### What you are asked to do
In the entries that follow, copy exactly each line from the first through the line with "thumb tip: (121, 399)".

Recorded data

------------

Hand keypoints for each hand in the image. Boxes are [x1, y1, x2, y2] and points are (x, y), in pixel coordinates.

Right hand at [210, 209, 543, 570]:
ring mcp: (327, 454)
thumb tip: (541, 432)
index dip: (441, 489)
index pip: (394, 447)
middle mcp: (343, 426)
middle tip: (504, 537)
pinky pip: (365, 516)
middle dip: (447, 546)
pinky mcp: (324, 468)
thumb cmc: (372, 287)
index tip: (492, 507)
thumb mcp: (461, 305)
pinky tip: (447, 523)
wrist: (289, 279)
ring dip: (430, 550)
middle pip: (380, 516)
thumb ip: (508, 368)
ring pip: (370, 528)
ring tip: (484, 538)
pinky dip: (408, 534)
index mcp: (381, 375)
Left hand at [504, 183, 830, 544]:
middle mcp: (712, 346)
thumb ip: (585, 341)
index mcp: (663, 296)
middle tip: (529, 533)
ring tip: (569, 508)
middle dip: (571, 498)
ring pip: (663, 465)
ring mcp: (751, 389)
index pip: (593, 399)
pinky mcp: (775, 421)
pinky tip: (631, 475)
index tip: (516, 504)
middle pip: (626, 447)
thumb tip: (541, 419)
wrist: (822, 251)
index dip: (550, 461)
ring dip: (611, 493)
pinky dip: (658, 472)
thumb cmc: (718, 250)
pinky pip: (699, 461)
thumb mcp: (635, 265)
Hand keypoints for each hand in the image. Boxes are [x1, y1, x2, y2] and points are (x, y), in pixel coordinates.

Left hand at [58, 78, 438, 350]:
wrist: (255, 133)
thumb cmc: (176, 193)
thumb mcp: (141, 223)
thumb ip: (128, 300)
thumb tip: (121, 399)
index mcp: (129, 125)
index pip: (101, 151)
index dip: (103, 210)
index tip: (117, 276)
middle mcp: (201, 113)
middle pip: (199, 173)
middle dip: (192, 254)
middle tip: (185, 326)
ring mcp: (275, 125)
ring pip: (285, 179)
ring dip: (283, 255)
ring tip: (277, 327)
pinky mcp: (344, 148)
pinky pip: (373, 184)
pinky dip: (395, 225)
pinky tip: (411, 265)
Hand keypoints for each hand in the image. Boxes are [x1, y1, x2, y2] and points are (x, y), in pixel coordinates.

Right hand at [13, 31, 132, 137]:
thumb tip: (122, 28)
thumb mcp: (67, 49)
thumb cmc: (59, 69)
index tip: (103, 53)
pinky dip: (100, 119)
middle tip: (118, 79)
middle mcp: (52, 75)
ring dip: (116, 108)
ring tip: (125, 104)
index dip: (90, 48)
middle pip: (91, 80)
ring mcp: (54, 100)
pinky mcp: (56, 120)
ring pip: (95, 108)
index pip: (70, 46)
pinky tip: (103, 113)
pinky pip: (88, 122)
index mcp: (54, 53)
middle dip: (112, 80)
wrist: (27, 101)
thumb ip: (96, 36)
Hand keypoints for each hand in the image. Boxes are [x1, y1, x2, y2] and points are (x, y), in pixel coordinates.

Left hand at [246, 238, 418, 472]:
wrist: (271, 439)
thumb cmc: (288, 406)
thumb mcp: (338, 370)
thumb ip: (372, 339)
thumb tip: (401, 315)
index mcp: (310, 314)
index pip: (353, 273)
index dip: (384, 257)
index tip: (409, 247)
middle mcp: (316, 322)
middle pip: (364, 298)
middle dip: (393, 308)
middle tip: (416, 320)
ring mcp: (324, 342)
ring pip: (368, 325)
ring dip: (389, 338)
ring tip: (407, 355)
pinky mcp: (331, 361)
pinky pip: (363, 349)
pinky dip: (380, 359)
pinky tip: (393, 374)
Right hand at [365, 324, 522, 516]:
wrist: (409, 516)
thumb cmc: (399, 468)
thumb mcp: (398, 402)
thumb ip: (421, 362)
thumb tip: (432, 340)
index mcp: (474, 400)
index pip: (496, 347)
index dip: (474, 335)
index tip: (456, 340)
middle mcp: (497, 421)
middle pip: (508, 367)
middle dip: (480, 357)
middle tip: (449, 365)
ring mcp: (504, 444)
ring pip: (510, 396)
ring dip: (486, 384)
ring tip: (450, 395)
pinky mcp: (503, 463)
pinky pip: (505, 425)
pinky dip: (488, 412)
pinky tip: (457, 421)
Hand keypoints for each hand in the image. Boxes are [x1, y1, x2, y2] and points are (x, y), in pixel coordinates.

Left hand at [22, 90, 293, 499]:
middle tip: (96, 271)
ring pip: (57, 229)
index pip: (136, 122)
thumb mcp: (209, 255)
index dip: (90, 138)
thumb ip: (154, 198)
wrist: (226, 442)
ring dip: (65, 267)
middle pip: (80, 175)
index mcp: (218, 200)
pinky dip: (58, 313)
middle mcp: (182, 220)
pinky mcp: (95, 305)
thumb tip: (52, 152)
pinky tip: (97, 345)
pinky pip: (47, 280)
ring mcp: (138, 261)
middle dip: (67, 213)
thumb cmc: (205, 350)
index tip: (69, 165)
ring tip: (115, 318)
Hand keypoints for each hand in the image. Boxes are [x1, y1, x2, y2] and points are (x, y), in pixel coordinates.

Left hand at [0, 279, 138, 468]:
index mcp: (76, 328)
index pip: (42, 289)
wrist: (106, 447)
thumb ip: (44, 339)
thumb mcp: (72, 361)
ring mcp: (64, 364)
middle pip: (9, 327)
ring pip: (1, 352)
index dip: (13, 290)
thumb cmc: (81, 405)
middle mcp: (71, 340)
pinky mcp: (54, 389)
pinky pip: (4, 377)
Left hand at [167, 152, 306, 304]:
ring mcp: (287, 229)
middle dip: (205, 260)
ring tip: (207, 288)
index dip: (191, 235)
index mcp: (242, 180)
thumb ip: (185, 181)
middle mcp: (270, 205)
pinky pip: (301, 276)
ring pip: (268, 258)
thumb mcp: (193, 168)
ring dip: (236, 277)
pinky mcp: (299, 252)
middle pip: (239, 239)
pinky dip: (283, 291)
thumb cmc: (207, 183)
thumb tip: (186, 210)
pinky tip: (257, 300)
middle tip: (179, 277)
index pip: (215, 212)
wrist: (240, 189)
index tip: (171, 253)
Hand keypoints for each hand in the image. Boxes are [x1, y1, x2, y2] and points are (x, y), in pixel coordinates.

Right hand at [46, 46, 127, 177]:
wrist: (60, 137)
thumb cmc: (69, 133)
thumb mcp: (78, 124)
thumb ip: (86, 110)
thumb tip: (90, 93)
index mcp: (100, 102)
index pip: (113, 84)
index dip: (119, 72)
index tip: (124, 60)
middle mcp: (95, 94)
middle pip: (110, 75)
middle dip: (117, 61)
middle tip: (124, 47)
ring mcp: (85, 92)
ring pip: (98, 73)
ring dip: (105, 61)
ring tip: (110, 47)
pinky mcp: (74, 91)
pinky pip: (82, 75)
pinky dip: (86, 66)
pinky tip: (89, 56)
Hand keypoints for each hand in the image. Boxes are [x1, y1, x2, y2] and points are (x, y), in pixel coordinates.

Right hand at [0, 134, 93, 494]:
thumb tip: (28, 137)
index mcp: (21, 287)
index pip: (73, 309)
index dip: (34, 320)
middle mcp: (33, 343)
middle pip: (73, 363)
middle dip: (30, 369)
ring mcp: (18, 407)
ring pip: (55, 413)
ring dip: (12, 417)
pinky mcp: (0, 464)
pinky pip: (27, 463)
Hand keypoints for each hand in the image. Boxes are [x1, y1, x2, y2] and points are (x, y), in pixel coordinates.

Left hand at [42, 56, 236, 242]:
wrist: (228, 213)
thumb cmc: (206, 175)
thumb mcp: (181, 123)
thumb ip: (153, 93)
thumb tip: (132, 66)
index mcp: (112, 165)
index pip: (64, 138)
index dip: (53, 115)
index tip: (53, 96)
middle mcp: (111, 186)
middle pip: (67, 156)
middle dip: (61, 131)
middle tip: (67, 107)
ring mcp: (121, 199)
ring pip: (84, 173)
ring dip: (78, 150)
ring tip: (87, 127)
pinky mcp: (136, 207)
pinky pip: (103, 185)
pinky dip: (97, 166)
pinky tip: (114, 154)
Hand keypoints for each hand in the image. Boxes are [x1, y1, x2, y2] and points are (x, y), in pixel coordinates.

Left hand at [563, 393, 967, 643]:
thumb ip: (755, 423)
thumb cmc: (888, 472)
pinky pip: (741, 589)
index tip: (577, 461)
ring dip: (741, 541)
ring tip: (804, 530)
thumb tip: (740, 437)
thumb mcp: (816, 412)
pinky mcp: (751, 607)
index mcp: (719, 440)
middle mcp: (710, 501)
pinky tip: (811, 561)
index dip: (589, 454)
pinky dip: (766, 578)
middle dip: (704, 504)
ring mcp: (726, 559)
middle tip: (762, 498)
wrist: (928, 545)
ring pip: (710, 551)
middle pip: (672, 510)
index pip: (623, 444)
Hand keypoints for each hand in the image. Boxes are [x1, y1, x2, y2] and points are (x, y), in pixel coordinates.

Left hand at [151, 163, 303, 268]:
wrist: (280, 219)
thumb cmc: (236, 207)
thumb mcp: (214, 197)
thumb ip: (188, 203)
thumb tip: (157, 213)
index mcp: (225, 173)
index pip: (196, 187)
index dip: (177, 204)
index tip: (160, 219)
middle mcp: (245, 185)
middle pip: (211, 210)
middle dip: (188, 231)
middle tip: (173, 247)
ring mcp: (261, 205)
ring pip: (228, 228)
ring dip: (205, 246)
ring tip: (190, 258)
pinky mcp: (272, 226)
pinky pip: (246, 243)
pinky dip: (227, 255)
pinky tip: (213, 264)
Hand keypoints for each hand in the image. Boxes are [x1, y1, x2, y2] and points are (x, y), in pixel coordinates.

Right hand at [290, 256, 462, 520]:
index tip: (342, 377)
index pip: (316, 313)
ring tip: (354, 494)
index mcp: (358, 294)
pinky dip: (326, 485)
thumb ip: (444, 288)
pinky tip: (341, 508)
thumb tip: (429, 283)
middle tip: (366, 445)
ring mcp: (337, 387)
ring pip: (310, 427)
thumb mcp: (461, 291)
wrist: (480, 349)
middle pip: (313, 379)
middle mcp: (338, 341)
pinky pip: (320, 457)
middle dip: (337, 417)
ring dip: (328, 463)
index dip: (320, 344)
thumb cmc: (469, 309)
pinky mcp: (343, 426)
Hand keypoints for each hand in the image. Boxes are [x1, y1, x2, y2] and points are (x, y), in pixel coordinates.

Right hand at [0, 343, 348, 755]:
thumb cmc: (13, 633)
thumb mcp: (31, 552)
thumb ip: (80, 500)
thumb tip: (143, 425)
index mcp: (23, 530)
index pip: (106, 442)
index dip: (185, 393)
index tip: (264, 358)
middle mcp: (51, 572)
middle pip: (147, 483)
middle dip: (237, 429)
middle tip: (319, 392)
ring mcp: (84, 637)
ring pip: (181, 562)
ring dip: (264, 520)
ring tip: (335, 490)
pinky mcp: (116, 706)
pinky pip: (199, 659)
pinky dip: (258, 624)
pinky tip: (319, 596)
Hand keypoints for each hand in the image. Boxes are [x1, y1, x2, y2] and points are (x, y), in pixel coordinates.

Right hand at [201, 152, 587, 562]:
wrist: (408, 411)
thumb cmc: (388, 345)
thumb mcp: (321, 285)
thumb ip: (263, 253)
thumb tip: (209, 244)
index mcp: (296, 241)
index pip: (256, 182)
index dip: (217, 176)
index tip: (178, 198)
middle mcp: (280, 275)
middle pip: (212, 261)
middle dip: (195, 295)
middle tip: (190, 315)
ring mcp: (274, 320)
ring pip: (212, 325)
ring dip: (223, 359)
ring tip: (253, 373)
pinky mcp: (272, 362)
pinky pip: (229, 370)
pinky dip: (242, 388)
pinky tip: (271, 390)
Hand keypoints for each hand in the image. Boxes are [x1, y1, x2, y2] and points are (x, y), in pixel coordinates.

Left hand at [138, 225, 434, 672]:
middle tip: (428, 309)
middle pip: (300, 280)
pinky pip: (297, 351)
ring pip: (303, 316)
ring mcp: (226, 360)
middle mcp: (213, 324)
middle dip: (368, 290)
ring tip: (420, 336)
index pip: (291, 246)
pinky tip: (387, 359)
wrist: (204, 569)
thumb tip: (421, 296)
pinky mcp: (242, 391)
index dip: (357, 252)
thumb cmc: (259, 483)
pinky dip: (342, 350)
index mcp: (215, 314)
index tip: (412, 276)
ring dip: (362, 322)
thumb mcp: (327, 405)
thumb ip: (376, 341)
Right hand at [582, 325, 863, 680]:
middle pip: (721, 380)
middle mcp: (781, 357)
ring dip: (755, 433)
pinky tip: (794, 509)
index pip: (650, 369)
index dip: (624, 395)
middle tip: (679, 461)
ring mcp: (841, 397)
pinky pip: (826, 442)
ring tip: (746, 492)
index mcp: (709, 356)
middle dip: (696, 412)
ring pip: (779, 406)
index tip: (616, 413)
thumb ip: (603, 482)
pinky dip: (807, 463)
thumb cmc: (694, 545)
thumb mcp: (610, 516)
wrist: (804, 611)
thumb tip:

------------

### Output
Hand keypoints for each hand in the image. Boxes are [x1, y1, x2, y2] and points are (x, y), in pixel coordinates.

Right hand at [210, 209, 543, 570]:
ring mcp: (327, 454)
thumb tip: (541, 432)
index dip: (441, 489)
index pip: (394, 447)
middle mcp: (343, 426)
middle tip: (504, 537)
pinky pip: (365, 516)
middle dip: (447, 546)
pinky mcp: (324, 468)
thumb cmc: (372, 287)
index tip: (492, 507)
thumb mcp: (461, 305)
pinky tip: (447, 523)
wrist: (289, 279)
ring dip: (430, 550)
middle pip: (380, 516)
thumb ip: (508, 368)
ring pip: (370, 528)
ring tip: (484, 538)
pinky dip: (408, 534)
index mcp: (381, 375)
Left hand at [504, 183, 830, 544]:
middle mcp: (712, 346)
thumb ip: (585, 341)
index mcp: (663, 296)
middle tip: (529, 533)
ring tip: (569, 508)
middle dip: (571, 498)
ring pip: (663, 465)
ring mcp: (751, 389)
index pip: (593, 399)
pinky mcp: (775, 421)
pinky tip: (631, 475)
index tip: (516, 504)
middle pip: (626, 447)
thumb tip: (541, 419)
wrist: (822, 251)
index dip: (550, 461)
ring dip: (611, 493)
pinky dip: (658, 472)
thumb cmc: (718, 250)
pinky pip: (699, 461)
thumb mcp: (635, 265)
Hand keypoints for each hand in the image. Boxes are [x1, y1, x2, y2] and points are (x, y), in pixel coordinates.

Left hand at [58, 78, 438, 350]:
wrist: (255, 133)
thumb cmc: (176, 193)
thumb mcp: (141, 223)
thumb ip: (128, 300)
thumb tip: (121, 399)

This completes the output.